___ ENTRIES PROVIDED
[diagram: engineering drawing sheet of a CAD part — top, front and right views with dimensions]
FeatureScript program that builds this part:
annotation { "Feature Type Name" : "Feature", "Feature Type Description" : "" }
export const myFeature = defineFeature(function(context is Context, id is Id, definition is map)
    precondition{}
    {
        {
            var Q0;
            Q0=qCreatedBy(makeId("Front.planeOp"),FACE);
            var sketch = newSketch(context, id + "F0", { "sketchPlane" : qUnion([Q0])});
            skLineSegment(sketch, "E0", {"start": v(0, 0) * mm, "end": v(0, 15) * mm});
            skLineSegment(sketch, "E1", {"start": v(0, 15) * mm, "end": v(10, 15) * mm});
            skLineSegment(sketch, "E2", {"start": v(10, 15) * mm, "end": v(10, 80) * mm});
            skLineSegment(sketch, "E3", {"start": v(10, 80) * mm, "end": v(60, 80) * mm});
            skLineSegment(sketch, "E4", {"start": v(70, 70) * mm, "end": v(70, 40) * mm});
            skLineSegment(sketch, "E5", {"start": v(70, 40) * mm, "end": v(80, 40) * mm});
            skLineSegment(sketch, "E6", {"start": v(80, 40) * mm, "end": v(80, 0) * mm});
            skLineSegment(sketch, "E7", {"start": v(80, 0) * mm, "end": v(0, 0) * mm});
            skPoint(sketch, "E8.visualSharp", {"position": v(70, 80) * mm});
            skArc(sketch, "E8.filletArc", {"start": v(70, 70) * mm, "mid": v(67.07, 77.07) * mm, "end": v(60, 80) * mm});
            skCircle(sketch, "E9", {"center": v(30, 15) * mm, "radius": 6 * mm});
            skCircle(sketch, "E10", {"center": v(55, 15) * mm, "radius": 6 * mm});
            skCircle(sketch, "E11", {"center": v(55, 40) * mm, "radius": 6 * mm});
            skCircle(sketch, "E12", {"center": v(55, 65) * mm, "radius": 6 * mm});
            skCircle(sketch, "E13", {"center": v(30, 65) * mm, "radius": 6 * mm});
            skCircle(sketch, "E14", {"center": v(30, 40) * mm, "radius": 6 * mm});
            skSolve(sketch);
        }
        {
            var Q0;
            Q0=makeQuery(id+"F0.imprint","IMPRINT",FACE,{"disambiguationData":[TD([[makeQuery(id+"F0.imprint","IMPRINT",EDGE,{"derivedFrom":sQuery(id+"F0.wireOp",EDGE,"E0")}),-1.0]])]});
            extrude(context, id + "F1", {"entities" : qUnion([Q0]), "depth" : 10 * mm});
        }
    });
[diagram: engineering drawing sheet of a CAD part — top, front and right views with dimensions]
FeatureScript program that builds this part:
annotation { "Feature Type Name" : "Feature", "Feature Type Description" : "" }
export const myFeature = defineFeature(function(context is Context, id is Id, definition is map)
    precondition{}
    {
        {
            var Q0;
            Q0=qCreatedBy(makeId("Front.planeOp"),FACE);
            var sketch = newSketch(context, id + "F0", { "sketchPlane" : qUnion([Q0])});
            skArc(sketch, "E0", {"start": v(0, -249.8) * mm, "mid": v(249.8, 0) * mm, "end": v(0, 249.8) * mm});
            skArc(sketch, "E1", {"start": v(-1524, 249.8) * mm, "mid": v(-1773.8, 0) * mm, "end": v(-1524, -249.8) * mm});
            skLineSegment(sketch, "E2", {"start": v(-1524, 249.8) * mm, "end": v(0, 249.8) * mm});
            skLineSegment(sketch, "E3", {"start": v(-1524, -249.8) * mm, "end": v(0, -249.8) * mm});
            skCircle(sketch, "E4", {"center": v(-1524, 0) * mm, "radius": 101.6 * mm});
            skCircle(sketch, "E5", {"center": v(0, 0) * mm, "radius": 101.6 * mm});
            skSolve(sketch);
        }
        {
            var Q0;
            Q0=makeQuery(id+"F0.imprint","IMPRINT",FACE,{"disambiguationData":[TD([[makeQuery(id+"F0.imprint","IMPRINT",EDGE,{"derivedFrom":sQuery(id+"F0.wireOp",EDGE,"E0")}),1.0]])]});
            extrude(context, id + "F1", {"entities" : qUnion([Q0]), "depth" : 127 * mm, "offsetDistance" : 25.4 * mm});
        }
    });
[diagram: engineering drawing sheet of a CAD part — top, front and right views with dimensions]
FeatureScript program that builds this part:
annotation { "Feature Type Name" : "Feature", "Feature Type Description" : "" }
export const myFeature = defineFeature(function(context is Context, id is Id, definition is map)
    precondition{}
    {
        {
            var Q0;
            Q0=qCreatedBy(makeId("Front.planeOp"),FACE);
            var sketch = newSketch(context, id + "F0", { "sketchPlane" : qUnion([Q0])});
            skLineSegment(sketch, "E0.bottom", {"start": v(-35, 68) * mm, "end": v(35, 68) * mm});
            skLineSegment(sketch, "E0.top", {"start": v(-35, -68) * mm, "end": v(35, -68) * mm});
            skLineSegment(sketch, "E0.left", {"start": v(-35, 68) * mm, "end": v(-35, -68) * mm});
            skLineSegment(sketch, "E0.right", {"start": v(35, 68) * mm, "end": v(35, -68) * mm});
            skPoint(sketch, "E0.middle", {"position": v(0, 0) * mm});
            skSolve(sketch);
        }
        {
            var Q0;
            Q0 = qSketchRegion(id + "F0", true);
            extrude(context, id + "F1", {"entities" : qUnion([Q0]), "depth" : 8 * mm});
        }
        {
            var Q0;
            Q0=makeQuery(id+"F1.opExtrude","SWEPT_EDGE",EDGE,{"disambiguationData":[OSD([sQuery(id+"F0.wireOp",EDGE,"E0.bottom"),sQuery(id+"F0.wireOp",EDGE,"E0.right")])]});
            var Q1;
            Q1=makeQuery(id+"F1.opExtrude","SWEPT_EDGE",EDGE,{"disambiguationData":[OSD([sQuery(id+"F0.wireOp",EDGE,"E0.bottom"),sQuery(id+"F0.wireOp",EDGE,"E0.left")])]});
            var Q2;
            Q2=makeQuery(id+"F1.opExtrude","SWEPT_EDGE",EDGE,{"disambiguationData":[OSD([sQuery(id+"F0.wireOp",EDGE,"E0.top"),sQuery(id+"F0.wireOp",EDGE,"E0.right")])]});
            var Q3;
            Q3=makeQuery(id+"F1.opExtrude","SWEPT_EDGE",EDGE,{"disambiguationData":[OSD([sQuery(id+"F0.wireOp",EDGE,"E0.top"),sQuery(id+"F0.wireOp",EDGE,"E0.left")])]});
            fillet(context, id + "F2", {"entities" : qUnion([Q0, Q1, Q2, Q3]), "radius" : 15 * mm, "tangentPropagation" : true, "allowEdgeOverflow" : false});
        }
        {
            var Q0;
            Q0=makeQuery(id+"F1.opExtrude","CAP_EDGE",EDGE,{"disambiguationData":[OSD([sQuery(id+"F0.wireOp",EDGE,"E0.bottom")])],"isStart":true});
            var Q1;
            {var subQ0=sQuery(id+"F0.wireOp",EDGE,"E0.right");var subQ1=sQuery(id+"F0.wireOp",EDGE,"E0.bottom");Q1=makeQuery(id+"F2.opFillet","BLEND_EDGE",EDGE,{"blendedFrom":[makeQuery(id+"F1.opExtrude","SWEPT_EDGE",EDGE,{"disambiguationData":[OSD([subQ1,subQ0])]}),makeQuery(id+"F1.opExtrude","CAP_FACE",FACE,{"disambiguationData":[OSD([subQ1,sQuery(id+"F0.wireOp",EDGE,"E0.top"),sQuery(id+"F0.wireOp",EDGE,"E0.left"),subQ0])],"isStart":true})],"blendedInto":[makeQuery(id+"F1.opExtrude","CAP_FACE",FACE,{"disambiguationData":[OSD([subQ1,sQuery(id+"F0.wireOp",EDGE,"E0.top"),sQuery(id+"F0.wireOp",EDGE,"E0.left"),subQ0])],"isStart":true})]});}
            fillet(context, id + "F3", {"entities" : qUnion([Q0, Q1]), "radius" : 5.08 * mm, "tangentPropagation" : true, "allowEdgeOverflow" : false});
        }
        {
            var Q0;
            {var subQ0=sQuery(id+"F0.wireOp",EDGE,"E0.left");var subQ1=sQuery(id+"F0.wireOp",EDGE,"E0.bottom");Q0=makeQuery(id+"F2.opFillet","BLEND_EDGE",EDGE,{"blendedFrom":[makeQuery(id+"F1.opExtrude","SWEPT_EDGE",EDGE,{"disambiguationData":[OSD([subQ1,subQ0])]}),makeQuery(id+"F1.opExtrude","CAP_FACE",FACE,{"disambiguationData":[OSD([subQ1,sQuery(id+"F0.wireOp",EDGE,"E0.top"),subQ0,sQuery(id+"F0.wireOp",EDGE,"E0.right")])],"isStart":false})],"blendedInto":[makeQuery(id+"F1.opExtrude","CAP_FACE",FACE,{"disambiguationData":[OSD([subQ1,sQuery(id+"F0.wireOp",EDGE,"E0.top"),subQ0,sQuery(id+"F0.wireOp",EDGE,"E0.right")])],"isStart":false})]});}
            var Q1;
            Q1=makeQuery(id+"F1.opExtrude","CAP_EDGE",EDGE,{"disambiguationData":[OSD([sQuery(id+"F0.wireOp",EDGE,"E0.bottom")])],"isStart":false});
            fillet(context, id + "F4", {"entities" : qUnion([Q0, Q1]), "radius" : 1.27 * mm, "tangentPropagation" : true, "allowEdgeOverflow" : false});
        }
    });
______
INSTRUCTIONS TO FOLLOW
Please reproduce the data word for word, from its first line through the line holding "v(55, 15) *", inclusive.

SOLUTION TO THE PROBLEM
[diagram: engineering drawing sheet of a CAD part — top, front and right views with dimensions]
FeatureScript program that builds this part:
annotation { "Feature Type Name" : "Feature", "Feature Type Description" : "" }
export const myFeature = defineFeature(function(context is Context, id is Id, definition is map)
    precondition{}
    {
        {
            var Q0;
            Q0=qCreatedBy(makeId("Front.planeOp"),FACE);
            var sketch = newSketch(context, id + "F0", { "sketchPlane" : qUnion([Q0])});
            skLineSegment(sketch, "E0", {"start": v(0, 0) * mm, "end": v(0, 15) * mm});
            skLineSegment(sketch, "E1", {"start": v(0, 15) * mm, "end": v(10, 15) * mm});
            skLineSegment(sketch, "E2", {"start": v(10, 15) * mm, "end": v(10, 80) * mm});
            skLineSegment(sketch, "E3", {"start": v(10, 80) * mm, "end": v(60, 80) * mm});
            skLineSegment(sketch, "E4", {"start": v(70, 70) * mm, "end": v(70, 40) * mm});
            skLineSegment(sketch, "E5", {"start": v(70, 40) * mm, "end": v(80, 40) * mm});
            skLineSegment(sketch, "E6", {"start": v(80, 40) * mm, "end": v(80, 0) * mm});
            skLineSegment(sketch, "E7", {"start": v(80, 0) * mm, "end": v(0, 0) * mm});
            skPoint(sketch, "E8.visualSharp", {"position": v(70, 80) * mm});
            skArc(sketch, "E8.filletArc", {"start": v(70, 70) * mm, "mid": v(67.07, 77.07) * mm, "end": v(60, 80) * mm});
            skCircle(sketch, "E9", {"center": v(30, 15) * mm, "radius": 6 * mm});
            skCircle(sketch, "E10", {"center": v(55, 15) * mm, "radius": 6 * mm});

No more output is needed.